What you have to do →
How many of the lines below include "创建了一个容量型的文件系统"? Give the number and no other words.
Material supplied Start Marker
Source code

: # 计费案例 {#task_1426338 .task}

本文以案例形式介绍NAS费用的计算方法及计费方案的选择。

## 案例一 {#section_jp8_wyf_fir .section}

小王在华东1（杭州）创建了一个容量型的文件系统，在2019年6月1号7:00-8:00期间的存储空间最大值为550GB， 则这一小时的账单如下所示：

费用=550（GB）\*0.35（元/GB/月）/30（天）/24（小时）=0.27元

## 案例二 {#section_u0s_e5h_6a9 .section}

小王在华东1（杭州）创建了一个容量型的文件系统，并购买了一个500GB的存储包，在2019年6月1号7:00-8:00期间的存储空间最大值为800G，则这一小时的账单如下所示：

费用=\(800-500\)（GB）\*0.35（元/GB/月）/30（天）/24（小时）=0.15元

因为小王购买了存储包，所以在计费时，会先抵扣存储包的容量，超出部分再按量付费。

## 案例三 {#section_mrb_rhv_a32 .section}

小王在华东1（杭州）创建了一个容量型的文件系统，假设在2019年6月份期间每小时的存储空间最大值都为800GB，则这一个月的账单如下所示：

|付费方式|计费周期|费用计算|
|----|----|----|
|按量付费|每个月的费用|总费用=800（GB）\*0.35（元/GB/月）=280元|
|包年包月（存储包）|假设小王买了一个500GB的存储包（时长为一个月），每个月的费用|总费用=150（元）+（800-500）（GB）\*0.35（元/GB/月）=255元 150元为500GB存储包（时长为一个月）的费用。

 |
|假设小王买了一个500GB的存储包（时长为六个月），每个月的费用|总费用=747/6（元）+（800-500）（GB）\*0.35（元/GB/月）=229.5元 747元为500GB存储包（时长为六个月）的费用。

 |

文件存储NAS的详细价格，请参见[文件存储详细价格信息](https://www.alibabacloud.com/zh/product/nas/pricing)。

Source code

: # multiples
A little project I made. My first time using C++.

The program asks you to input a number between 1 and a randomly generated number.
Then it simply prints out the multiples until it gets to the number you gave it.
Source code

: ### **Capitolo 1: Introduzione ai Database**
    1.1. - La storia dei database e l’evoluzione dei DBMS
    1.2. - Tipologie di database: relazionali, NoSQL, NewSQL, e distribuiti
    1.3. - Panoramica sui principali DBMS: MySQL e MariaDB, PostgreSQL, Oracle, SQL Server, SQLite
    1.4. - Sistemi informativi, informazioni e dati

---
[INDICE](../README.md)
Material supplied End Marker
Material supplied Start Marker
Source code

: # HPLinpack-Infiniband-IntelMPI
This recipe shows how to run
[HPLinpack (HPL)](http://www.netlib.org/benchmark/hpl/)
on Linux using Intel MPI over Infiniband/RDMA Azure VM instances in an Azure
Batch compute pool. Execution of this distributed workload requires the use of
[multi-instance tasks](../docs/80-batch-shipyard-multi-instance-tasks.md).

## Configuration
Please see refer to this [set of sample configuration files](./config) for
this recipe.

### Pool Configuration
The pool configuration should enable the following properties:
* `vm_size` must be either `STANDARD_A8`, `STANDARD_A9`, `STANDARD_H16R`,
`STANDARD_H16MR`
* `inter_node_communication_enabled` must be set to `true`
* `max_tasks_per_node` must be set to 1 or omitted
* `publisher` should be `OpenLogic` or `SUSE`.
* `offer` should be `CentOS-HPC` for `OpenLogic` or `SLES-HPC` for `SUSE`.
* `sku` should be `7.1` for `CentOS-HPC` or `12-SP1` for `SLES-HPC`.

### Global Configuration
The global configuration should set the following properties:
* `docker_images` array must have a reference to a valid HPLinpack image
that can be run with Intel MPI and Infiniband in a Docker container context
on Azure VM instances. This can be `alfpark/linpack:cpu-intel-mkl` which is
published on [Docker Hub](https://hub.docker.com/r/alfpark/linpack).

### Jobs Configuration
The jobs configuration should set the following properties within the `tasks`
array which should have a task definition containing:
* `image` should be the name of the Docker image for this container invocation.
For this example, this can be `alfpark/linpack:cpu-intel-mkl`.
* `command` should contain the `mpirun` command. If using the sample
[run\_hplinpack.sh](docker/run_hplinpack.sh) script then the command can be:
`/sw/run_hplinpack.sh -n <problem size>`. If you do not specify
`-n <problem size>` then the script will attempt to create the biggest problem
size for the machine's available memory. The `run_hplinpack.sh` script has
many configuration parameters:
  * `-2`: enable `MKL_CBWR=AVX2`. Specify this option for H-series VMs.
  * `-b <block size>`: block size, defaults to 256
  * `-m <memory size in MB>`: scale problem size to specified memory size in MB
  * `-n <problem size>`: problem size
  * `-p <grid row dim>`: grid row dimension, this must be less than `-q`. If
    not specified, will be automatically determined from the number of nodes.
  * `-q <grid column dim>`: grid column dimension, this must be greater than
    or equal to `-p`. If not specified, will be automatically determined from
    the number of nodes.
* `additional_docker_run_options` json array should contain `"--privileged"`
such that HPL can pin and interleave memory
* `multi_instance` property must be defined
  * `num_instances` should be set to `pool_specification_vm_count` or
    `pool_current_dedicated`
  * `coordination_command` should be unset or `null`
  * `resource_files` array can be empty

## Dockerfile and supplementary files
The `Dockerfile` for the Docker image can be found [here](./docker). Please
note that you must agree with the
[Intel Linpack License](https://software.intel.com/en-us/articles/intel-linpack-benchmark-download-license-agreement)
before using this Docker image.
Material supplied End Marker
Exercise solution →
3